══ Task data ══
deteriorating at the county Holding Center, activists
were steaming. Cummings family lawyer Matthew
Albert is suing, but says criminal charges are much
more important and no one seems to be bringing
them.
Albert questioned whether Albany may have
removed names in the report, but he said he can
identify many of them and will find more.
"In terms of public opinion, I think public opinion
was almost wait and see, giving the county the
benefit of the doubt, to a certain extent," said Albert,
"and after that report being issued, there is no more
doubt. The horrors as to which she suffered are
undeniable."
═══
Job item: Pick out every line in the items above that contains the word "them" and copy those lines. Uppercase and lowercase letters must match.

Exercise result:
them.
identify many of them and will find more.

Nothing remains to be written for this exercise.